Over concentration on the list of activities contained in the “infamous” § 78, and less-infamous § 77, are not “protected activities” ring-fenced by the U.K. Supreme Court.  In applying the Refugee Convention nexus ground of non-discrimination, the U.K. Supreme Court is expressly, in these two paragraphs, examining scenarios (in § 78 solely in the U.K.) and examples of what could not occur with the threat of harm.  However, Lord Rodger in HJ was not espousing conduct that went beyond what a straight man would be limited to, but rather an equivalence, and important difference: heteronormative and homonormative, as well as conduct which is not aligned to such stereotypes.  He relates this to an expression of gay identity that will involve a wide spectrum of different and sometimes similar ways, to straight identity, connected to the protected status that comprises sexual identity.

The Court is not indicating that an inability to engage in only such activities leads to a successful refugee claim.  In highlighting mutatis mutandis (changing those things which need to be changed), Lord Rodger was specifically drawing from the nexus of non-discrimination, but additionally recognizing the differences between gay men and straight men in the U.K..  Gay gossip at the time in London, inferred that the original reference in § 78 was going to be to Barbara Streisand, then this was replaced to Kylie Minogue, and then just ‘Kylie’.  In refusing to accept protection of such conduct, due to imputation of sexual identity, Hathaway and Pobjoy do not address the survival mechanisms required to be adopted by LGB individuals, where persecution exists.  This requires aggressive engagement in heteronormative conduct, to the point that to evade persecution they must have an opposite-sex partner, or be receptive to offers of sexual conduct from potential opposite-sex partners, and/or have children.  Without such engagement, even straight women can be at real risk of curative rape, and even murder, due to their identification by their persecutors as “sodomites.” (see SW (Jamaica) (2011)).

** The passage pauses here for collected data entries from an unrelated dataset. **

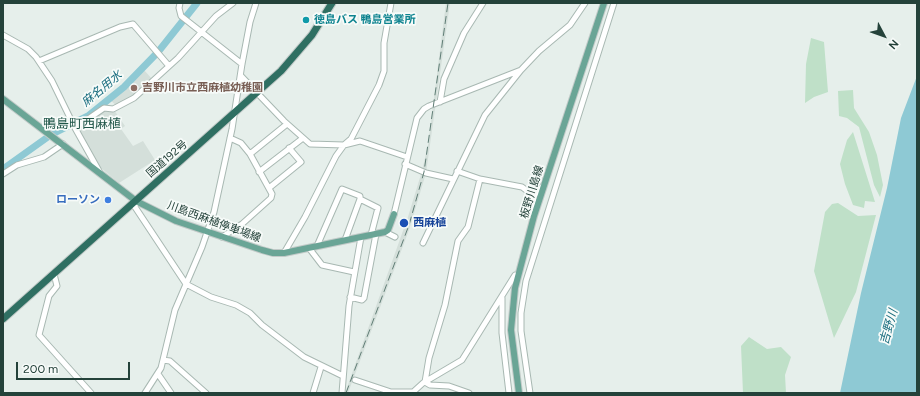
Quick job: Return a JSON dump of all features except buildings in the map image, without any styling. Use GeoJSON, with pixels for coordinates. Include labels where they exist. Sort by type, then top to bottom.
{"type":"FeatureCollection","features":[{"type":"Feature","properties":{"kind":"highway","name":"国道192号"},"geometry":{"type":"LineString","coordinates":[[3,320],[281,71],[303,47],[332,3]]}},
{"type":"Feature","properties":{"kind":"main road","name":"板野川島線"},"geometry":{"type":"LineString","coordinates":[[519,393],[511,330],[517,276],[534,216],[604,3]]}},
{"type":"Feature","properties":{"kind":"main road","name":"川島西麻植停車場線"},"geometry":{"type":"LineString","coordinates":[[3,98],[136,201],[176,221],[207,232],[273,253],[284,253],[385,232]]}},
{"type":"Feature","properties":{"kind":"main road"},"geometry":{"type":"LineString","coordinates":[[385,232],[388,230],[394,214]]}},
{"type":"Feature","properties":{"kind":"street"},"geometry":{"type":"LineString","coordinates":[[180,3],[179,8],[181,16],[242,64]]}},
{"type":"Feature","properties":{"kind":"street"},"geometry":{"type":"LineString","coordinates":[[74,126],[104,108],[113,109],[134,98],[202,33],[216,16],[233,3]]}},
{"type":"Feature","properties":{"kind":"street"},"geometry":{"type":"LineString","coordinates":[[145,393],[158,374],[176,310],[207,232],[217,198],[230,138],[233,115],[237,105],[242,64],[250,22],[256,3]]}},
{"type":"Feature","properties":{"kind":"street"},"geometry":{"type":"LineString","coordinates":[[284,253],[305,217],[336,156],[344,144],[351,139],[384,71],[384,43],[391,3]]}},
{"type":"Feature","properties":{"kind":"street"},"geometry":{"type":"LineString","coordinates":[[440,102],[444,79],[464,33],[483,3]]}},
{"type":"Feature","properties":{"kind":"street"},"geometry":{"type":"LineString","coordinates":[[423,243],[485,115],[520,70],[570,24],[585,3]]}},
{"type":"Feature","properties":{"kind":"street"},"geometry":{"type":"LineString","coordinates":[[530,393],[521,331],[521,313],[526,281],[614,3]]}},
{"type":"Feature","properties":{"kind":"street"},"geometry":{"type":"LineString","coordinates":[[39,61],[120,27],[133,24],[140,30],[169,66]]}},
{"type":"Feature","properties":{"kind":"street"},"geometry":{"type":"LineString","coordinates":[[3,35],[28,49],[39,61],[52,81],[74,126],[99,171]]}},
{"type":"Feature","properties":{"kind":"street"},"geometry":{"type":"LineString","coordinates":[[394,214],[417,118],[427,107],[520,70]]}},
{"type":"Feature","properties":{"kind":"street"},"geometry":{"type":"LineString","coordinates":[[241,76],[287,124],[310,144],[344,144],[360,141],[407,157]]}},
{"type":"Feature","properties":{"kind":"street"},"geometry":{"type":"LineString","coordinates":[[250,154],[287,124]]}},
{"type":"Feature","properties":{"kind":"street"},"geometry":{"type":"LineString","coordinates":[[222,237],[242,224],[271,198],[272,194],[250,154],[241,142],[230,138]]}},
{"type":"Feature","properties":{"kind":"street"},"geometry":{"type":"LineString","coordinates":[[259,172],[303,138]]}},
{"type":"Feature","properties":{"kind":"street"},"geometry":{"type":"LineString","coordinates":[[3,174],[16,165],[44,157],[63,144]]}},
{"type":"Feature","properties":{"kind":"street"},"geometry":{"type":"LineString","coordinates":[[268,188],[301,162],[290,148]]}},
{"type":"Feature","properties":{"kind":"street"},"geometry":{"type":"LineString","coordinates":[[405,164],[426,172],[453,179]]}},
{"type":"Feature","properties":{"kind":"street"},"geometry":{"type":"LineString","coordinates":[[457,171],[480,179],[519,186],[534,196]]}},
{"type":"Feature","properties":{"kind":"street"},"geometry":{"type":"LineString","coordinates":[[425,382],[429,358],[445,305],[458,241],[468,227],[480,179]]}},
{"type":"Feature","properties":{"kind":"street"},"geometry":{"type":"LineString","coordinates":[[534,216],[532,214],[534,196],[546,183]]}},
{"type":"Feature","properties":{"kind":"street"},"geometry":{"type":"LineString","coordinates":[[317,246],[342,189],[360,196],[360,199],[378,208],[364,298],[362,300],[350,297]]}},
{"type":"Feature","properties":{"kind":"street"},"geometry":{"type":"LineString","coordinates":[[345,240],[360,199]]}},
{"type":"Feature","properties":{"kind":"street"},"geometry":{"type":"LineString","coordinates":[[136,201],[135,207],[186,284],[211,297],[236,304],[250,313],[262,325],[304,357],[343,376]]}},
{"type":"Feature","properties":{"kind":"street"},"geometry":{"type":"LineString","coordinates":[[385,232],[395,237]]}},
{"type":"Feature","properties":{"kind":"street"},"geometry":{"type":"LineString","coordinates":[[342,393],[350,297],[361,237]]}},
{"type":"Feature","properties":{"kind":"street"},"geometry":{"type":"LineString","coordinates":[[309,248],[322,265],[354,272]]}},
{"type":"Feature","properties":{"kind":"street"},"geometry":{"type":"LineString","coordinates":[[54,274],[57,286],[49,296],[39,335],[91,393]]}},
{"type":"Feature","properties":{"kind":"street"},"geometry":{"type":"LineString","coordinates":[[355,380],[391,392],[412,392],[425,382],[462,360],[515,275],[517,276]]}},
{"type":"Feature","properties":{"kind":"street"},"geometry":{"type":"LineString","coordinates":[[502,297],[502,333],[509,393]]}},
{"type":"Feature","properties":{"kind":"street"},"geometry":{"type":"LineString","coordinates":[[163,360],[170,361],[206,393]]}},
{"type":"Feature","properties":{"kind":"street"},"geometry":{"type":"LineString","coordinates":[[313,393],[321,366]]}},
{"type":"Feature","properties":{"kind":"street"},"geometry":{"type":"LineString","coordinates":[[158,374],[171,393]]}},
{"type":"Feature","properties":{"kind":"street"},"geometry":{"type":"LineString","coordinates":[[425,382],[430,385],[449,386],[469,393]]}},
{"type":"Feature","properties":{"kind":"shaded area"},"geometry":{"type":"Polygon","coordinates":[[[446,3],[450,3],[426,173],[409,230],[348,393],[345,393],[404,228],[401,227],[403,219],[407,220],[422,171],[428,145],[446,3]]]}},
{"type":"Feature","properties":{"kind":"shaded area","name":"吉野川市立西麻植幼稚園"},"geometry":{"type":"Polygon","coordinates":[[[144,70],[153,80],[134,96],[117,106],[110,100],[144,70]]]}},
{"type":"Feature","properties":{"kind":"shaded area"},"geometry":{"type":"Polygon","coordinates":[[[106,109],[114,110],[125,126],[121,129],[133,146],[143,141],[155,160],[119,183],[101,168],[77,129],[106,109]]]}},
{"type":"Feature","properties":{"kind":"green space"},"geometry":{"type":"Polygon","coordinates":[[[811,38],[824,42],[828,92],[814,97],[805,103],[806,64],[811,38]]]}},
{"type":"Feature","properties":{"kind":"green space"},"geometry":{"type":"Polygon","coordinates":[[[853,90],[854,108],[869,132],[877,155],[883,185],[880,197],[874,185],[859,127],[847,118],[839,116],[838,91],[853,90]]]}},
{"type":"Feature","properties":{"kind":"green space"},"geometry":{"type":"Polygon","coordinates":[[[853,132],[875,202],[865,201],[864,208],[853,205],[845,184],[840,164],[847,140],[853,132]]]}},
{"type":"Feature","properties":{"kind":"green space"},"geometry":{"type":"Polygon","coordinates":[[[838,203],[858,216],[876,215],[856,292],[834,338],[814,271],[825,212],[832,204],[838,203]]]}},
{"type":"Feature","properties":{"kind":"green space"},"geometry":{"type":"Polygon","coordinates":[[[749,337],[767,349],[781,347],[791,357],[785,375],[786,393],[743,393],[741,346],[749,337]]]}},
{"type":"Feature","properties":{"kind":"water","name":"吉野川"},"geometry":{"type":"Polygon","coordinates":[[[917,76],[917,393],[840,393],[861,293],[887,188],[901,118],[917,76]]]}},
{"type":"Feature","properties":{"kind":"waterway","name":"麻名用水"},"geometry":{"type":"LineString","coordinates":[[3,169],[52,134],[88,116],[124,87],[158,52],[197,3]]}},
{"type":"Feature","properties":{"kind":"railway"},"geometry":{"type":"LineString","coordinates":[[346,393],[409,225],[424,172],[448,3]]}},
{"type":"Feature","properties":{"kind":"place","name":"徳島バス 鴨島営業所"},"geometry":{"type":"Point","coordinates":[306,20]}},
{"type":"Feature","properties":{"kind":"place","name":"吉野川市立西麻植幼稚園"},"geometry":{"type":"Point","coordinates":[134,88]}},
{"type":"Feature","properties":{"kind":"place","name":"ローソン"},"geometry":{"type":"Point","coordinates":[108,200]}},
{"type":"Feature","properties":{"kind":"place","name":"西麻植"},"geometry":{"type":"Point","coordinates":[404,223]}},
{"type":"Feature","properties":{"kind":"district","name":"鴨島町西麻植"},"geometry":{"type":"Point","coordinates":[82,124]}}]}
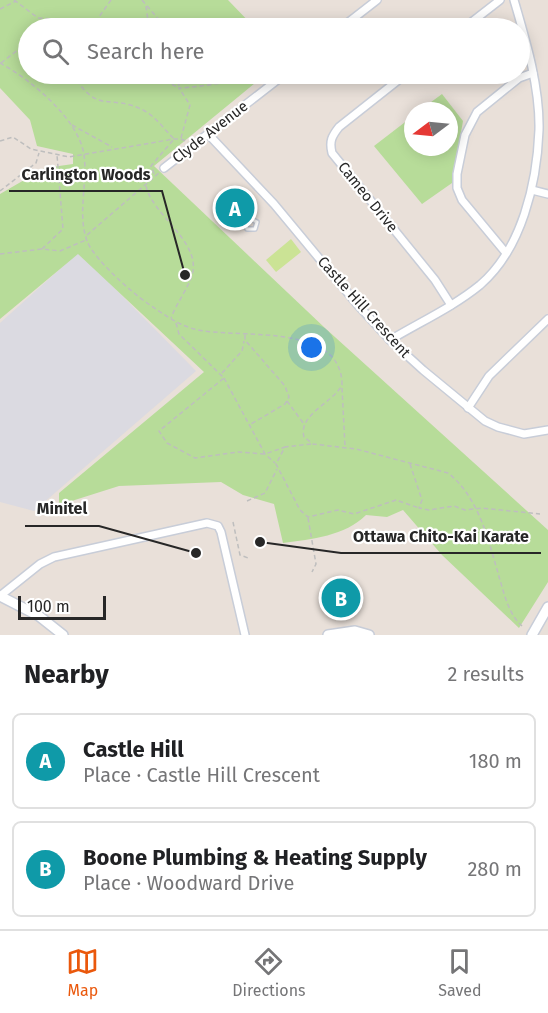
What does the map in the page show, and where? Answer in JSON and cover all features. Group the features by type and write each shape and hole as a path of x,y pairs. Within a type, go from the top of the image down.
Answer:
{"street":[{"path":"354,18 376,0"},
{"path":"477,18 500,0"},
{"path":"514,0 518,18"},
{"path":"390,340 451,305 480,284 506,253 519,228 532,190 539,129 530,65"},
{"name":"Clyde Avenue","path":"164,168 272,84"},
{"name":"Cameo Drive","path":"394,84 339,128 332,136 330,145 332,153 435,280 451,305"},
{"path":"506,253 462,200 457,188 457,174 465,135 477,112 512,84"},
{"name":"Castle Hill Crescent","path":"208,134 274,204 390,340 468,408 498,427 525,434 548,430"},
{"path":"532,190 548,194"},
{"path":"468,408 489,376 548,319"},
{"path":"63,635 39,616 0,596 40,564 54,557 207,523 218,526 221,532 245,635"},
{"path":"532,635 548,607"},
{"path":"328,635 355,631 369,635"}],"lane":[{"path":"249,218 255,219 259,216"},
{"path":"244,223 247,230 253,230 257,226 255,219"}],"path":[{"path":"98,18 111,0"},
{"path":"142,0 159,18"},
{"path":"0,9 16,1 38,18"},
{"path":"145,4 147,18"},
{"path":"18,50 0,63 18,76"},
{"path":"30,84 38,90 80,137 84,155 83,225 91,248 125,284 176,322 206,332 291,338 328,355 340,369 345,447"},
{"path":"78,84 84,93 105,103 128,105 145,111 174,139"},
{"path":"171,84 179,88 210,87 222,84"},
{"path":"178,84 190,105 181,139"},
{"path":"70,124 113,148"},
{"path":"0,141 13,137 39,152 57,155 84,155 113,148 174,139 181,139 192,147"},
{"path":"155,176 151,166 174,139"},
{"path":"0,191 36,163 39,152"},
{"path":"42,249 63,229 57,155"},
{"path":"86,236 164,168"},
{"path":"146,186 149,198 170,222 189,252 193,271 171,319"},
{"path":"0,254 42,249 60,252 87,240"},
{"path":"176,322 179,334 224,378 251,424 265,454 276,464 300,510 308,517 316,564 312,572"},
{"path":"221,374 238,357 245,334"},
{"path":"245,340 285,386 289,397 285,405 251,424"},
{"path":"224,378 159,431 167,442 195,458 238,452 265,454 285,447 313,444 345,447 448,473 468,493 483,527 508,606 522,626"},
{"path":"304,424 334,397 342,385"},
{"path":"287,401 304,424 304,437 313,444"},
{"path":"276,464 285,447"},
{"path":"410,464 422,500 419,508"},
{"path":"247,501 265,493 277,469"},
{"path":"308,517 338,510 354,514 396,500 429,510 454,506 465,510 474,508 540,514"},
{"path":"233,522 240,555 248,558"}],"shaded area":[{"path":"79,252 196,371 34,511 0,502 0,323"}],"green space":[{"path":"0,0 228,0 245,18 18,18 18,84 254,84 154,166 325,328 548,530 548,582 519,628 442,555 403,510 387,517 366,515 358,522 338,532 283,543 274,504 243,495 221,482 119,486 59,505 59,493 204,372 78,254 0,319 0,194 45,168 73,164 73,154 37,146 30,120 0,88"},
{"path":"442,94 448,102 431,102"},
{"path":"458,115 463,121 458,149"},
{"path":"404,123 404,156 457,156 452,183 422,204 374,146"},
{"path":"291,239 301,252 276,272 266,260"}],"place":[{"name":"Castle Hill","path":"235,208"},
{"name":"Carlington Woods","path":"185,275"},
{"name":"Ottawa Chito-Kai Karate","path":"260,542"},
{"name":"Minitel","path":"196,553"},
{"name":"Boone Plumbing & Heating Supply","path":"341,598"}]}
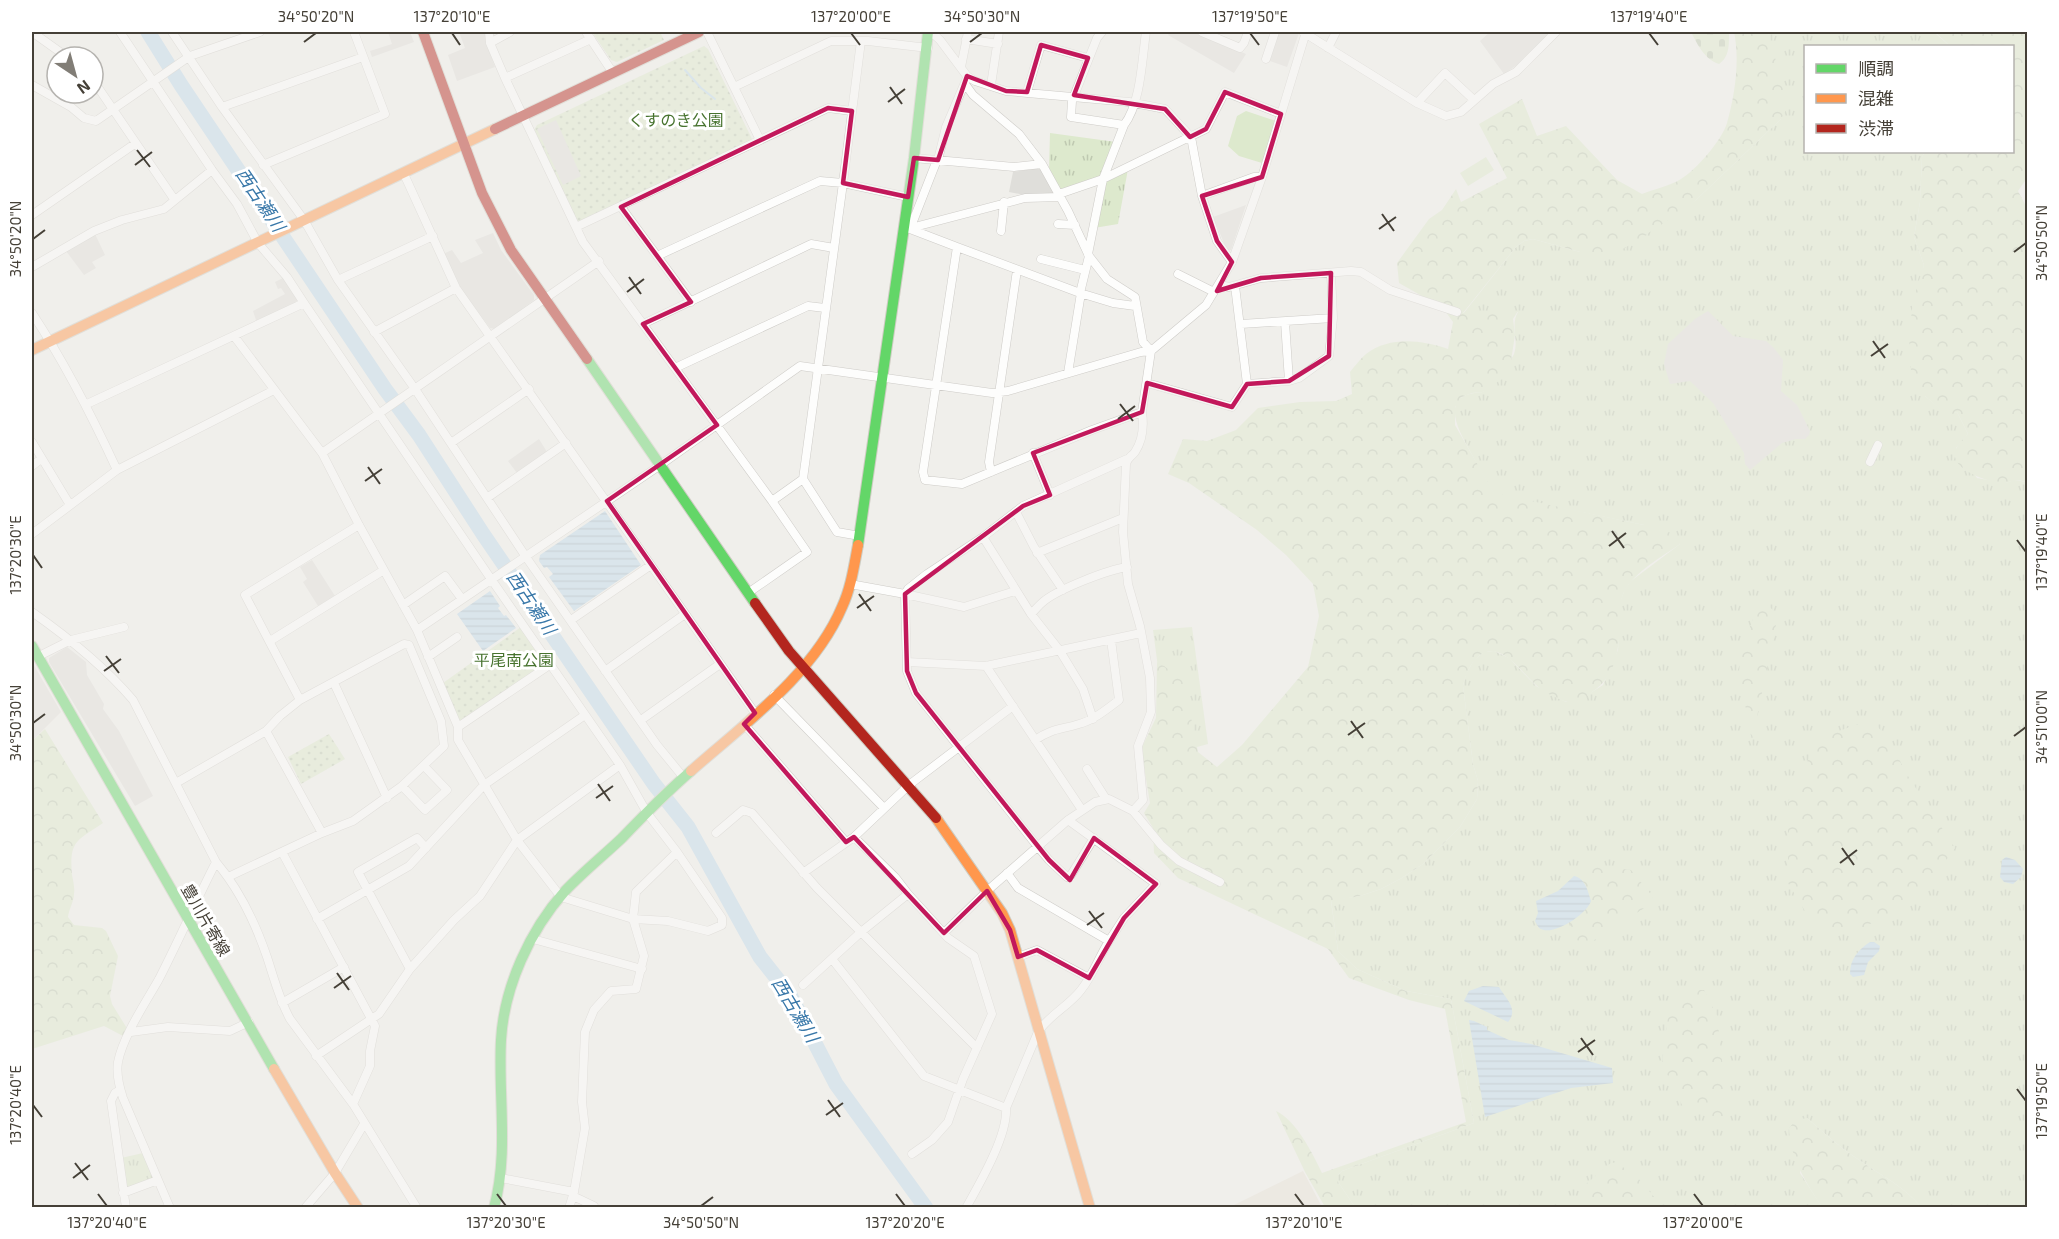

Verdirame directly opposes Lord Rodger’s formulation in § 77 of HJ, where Lord Rodger discusses the inability “to indulge openly in the mild flirtations which are an enjoyable part of heterosexual life, but he would have to think twice before revealing that he was attracted to another man.”  According to Verdirame, such a limitation on conduct does not preclude self-fulfilment in a dignified manner.  He indicates that such restraint is within the range of “reasonably tolerable inconveniences.”  This conclusion ignores Lord Rodger’s use of such examples to illustrate precluded conduct when discretion/concealment is employed.  But this list does not hold itself out to be exhaustive, or determined by merely one of the examples.  The examples only exist to show that if such conduct occurs, and harm follows, then such harm is for ‘reasons of’ the protected Convention reason, i.e. sexual identity.

As is illustrated by Gummow and Haynes JJ in Appellant S395, sexual identity has numerous manifestations.  What is protected is the sexual identity, not the manifestation of the expression of that identity.  Otherwise, “the consequences of sexual identity has wrongly been confined to participation in sexual acts rather than that range of behaviour and activities of life which may be informed or affected by sexual identity” [§ 82 of S395].  If a gay man, hypothetically speaking, is in a bar in Uganda, listening to Kylie, drinking a cosmopolitan, and engaging in boy talk, and the mob attacks him, then the attack is not due to the mob hating Kylie’s music, or finding the cosmopolitan too bitter, but is due to the gay man’s gender (UNHCR 2002 [§ 16]) or ‘gender-sex role’, non-conformity (Chelvan, 2010 and 2011: 60 fn. 35).  It is the identification of difference, with the consequent attachment of requisite stigma based on social/religious/cultural norms that results in the harm.  This leads to a correct focus not on “protected and unprotected activities,” but on “protected status.”  This is what the Supreme Court protects in HJ.